On the front of the 28,000-pound boulder, Sorensen painted area native Chief Warrant Officer Corey Goodnature, who was killed in 2005 when his company’s MH-47 Chinook helicopter was shot down in Afghanistan while attempting to rescue missing Navy SEALS. Next to Goodnature on the rock is the crest for the Night Stalkers, which he was a part of, and a Battlefield Cross, also known as a Soldier’s Cross, which is a memorial marker for a soldier who has been killed — made up of a soldier’s rifle stuck into the ground or the soldier’s boots, with the helmet on top.

Above Goodnature on the rock is a helicopter similar to the one he would have been in — even down to the number on the aircraft.

“That foundation has done so much for this town,” Kallberg said. “He would be so proud with what they’ve done with his legacy.”

The second scene features American Legion Riders and a Purple Heart medal, which recognizes the work done not only to make the Freedom Rock possible but also to make Freeborn County the state’s first Purple Heart county.

The third flat side features the six Levisen brothers of Freeborn County, who all served in the military and five of whom were called to serve in World War II and who returned back home. Kallberg said it was a unique story that did not happen often.

The Freedom Rock at the end of this week will have a protectant put on the rock, and after that has cured, the tent that has been in place as Sorensen painted will be removed so the public can view it.

An official ceremony will likely be held in the spring once sidewalks to the rock are in place, as well as some form of gazebo or cover to protect it from the elements.

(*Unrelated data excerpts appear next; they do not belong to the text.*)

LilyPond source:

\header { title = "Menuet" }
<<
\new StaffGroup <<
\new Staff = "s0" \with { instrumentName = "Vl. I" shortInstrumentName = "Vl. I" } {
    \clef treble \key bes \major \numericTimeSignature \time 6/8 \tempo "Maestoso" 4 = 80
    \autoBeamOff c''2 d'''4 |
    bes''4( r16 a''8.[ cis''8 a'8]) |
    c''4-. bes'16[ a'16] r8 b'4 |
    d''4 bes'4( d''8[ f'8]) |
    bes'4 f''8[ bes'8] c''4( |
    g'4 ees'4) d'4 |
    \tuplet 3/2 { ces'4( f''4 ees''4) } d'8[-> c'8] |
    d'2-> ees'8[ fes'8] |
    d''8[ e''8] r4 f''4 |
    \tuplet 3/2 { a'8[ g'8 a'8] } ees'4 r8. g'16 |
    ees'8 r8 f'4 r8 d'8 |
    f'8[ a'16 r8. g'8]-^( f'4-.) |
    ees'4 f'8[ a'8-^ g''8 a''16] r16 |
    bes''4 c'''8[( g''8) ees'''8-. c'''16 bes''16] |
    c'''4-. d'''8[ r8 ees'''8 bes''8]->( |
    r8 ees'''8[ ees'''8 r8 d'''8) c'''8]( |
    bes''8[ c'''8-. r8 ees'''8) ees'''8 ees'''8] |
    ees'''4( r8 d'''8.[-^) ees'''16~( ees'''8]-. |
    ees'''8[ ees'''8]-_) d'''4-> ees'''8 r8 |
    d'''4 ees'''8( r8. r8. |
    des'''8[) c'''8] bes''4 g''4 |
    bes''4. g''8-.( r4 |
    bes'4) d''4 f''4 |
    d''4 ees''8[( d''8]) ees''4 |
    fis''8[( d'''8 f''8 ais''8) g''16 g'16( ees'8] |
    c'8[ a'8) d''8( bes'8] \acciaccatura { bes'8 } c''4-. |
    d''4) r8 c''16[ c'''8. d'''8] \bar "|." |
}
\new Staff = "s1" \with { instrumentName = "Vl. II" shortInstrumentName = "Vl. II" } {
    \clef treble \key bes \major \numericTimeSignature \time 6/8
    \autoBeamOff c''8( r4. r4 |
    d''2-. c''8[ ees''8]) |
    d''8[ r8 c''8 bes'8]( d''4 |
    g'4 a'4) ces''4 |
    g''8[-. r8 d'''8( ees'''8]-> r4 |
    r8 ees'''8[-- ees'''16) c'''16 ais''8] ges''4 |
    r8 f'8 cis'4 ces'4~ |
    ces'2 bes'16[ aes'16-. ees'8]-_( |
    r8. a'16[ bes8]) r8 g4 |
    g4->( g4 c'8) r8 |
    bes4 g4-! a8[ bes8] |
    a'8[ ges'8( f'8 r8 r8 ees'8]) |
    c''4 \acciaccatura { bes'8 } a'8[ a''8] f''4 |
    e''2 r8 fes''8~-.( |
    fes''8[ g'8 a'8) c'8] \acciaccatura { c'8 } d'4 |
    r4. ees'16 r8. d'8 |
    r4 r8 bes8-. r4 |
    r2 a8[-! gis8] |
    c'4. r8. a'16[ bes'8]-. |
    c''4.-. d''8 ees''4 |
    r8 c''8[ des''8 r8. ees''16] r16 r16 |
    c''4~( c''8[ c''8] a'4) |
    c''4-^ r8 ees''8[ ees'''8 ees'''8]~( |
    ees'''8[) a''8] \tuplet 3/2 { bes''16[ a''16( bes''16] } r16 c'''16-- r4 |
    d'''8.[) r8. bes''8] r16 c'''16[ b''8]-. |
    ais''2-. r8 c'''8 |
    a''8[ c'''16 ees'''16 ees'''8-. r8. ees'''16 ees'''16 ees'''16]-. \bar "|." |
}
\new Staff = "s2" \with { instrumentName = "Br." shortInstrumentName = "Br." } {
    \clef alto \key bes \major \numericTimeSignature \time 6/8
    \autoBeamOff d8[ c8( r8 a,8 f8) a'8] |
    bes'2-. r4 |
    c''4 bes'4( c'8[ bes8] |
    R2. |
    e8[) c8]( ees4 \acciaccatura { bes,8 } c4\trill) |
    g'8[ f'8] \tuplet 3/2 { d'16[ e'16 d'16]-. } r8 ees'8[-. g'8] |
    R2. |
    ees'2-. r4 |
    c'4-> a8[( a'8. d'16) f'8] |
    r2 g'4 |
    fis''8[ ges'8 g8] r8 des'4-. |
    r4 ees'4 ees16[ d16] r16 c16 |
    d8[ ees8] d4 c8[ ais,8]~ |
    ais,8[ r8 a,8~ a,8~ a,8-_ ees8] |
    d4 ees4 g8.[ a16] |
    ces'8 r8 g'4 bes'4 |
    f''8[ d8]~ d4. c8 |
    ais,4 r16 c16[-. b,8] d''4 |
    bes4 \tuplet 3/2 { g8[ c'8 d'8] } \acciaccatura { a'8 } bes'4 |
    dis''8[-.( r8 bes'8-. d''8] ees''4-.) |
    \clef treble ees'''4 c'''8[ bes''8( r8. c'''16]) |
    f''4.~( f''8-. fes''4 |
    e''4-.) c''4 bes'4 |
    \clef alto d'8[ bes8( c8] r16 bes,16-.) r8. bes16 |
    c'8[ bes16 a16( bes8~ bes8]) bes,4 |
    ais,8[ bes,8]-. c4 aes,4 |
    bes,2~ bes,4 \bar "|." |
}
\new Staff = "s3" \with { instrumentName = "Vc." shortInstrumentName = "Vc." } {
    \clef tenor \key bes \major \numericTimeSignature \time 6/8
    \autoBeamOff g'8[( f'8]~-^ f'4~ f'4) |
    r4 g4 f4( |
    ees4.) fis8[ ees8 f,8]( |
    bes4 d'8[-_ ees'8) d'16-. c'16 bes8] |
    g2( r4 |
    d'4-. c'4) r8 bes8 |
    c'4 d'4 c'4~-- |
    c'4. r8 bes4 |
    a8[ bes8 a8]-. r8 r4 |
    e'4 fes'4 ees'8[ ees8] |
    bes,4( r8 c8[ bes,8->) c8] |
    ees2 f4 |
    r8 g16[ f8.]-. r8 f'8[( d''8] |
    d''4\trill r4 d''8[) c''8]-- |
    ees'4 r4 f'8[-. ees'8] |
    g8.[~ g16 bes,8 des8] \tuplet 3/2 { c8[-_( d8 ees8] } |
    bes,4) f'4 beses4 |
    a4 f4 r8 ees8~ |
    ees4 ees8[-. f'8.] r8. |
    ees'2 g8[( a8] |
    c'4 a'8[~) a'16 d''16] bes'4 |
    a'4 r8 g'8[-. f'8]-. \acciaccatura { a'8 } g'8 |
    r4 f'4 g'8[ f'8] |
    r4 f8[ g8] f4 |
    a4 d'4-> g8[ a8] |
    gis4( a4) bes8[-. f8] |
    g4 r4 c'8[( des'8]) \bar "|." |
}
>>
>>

“We’ve had so many wonderful people in this community who’ve helped us,” Kallberg said.

Sponsors and others who have played a part in the project will be recognized through a QR Code placed at the site in the spring. People can scan the code and also learn more about the different stories featured on the rock.

Sorensen started Freedom Rocks in Iowa with a 12-foot-tall boulder near the small town of Menlo, Iowa. In 1999, Sorensen painted a “thank you” to veterans on the boulder and has continued to honor veterans by donating his time for new murals on this boulder every May for Memorial Day, drawing in people each year to see what he has created. To expand this message further, Sorensen felt compelled to do more and set out in hopes of every county in Iowa having a Freedom Rock of their own. He has achieved this goal and has since painted others in other states.

He is in his 25th year of painting the murals.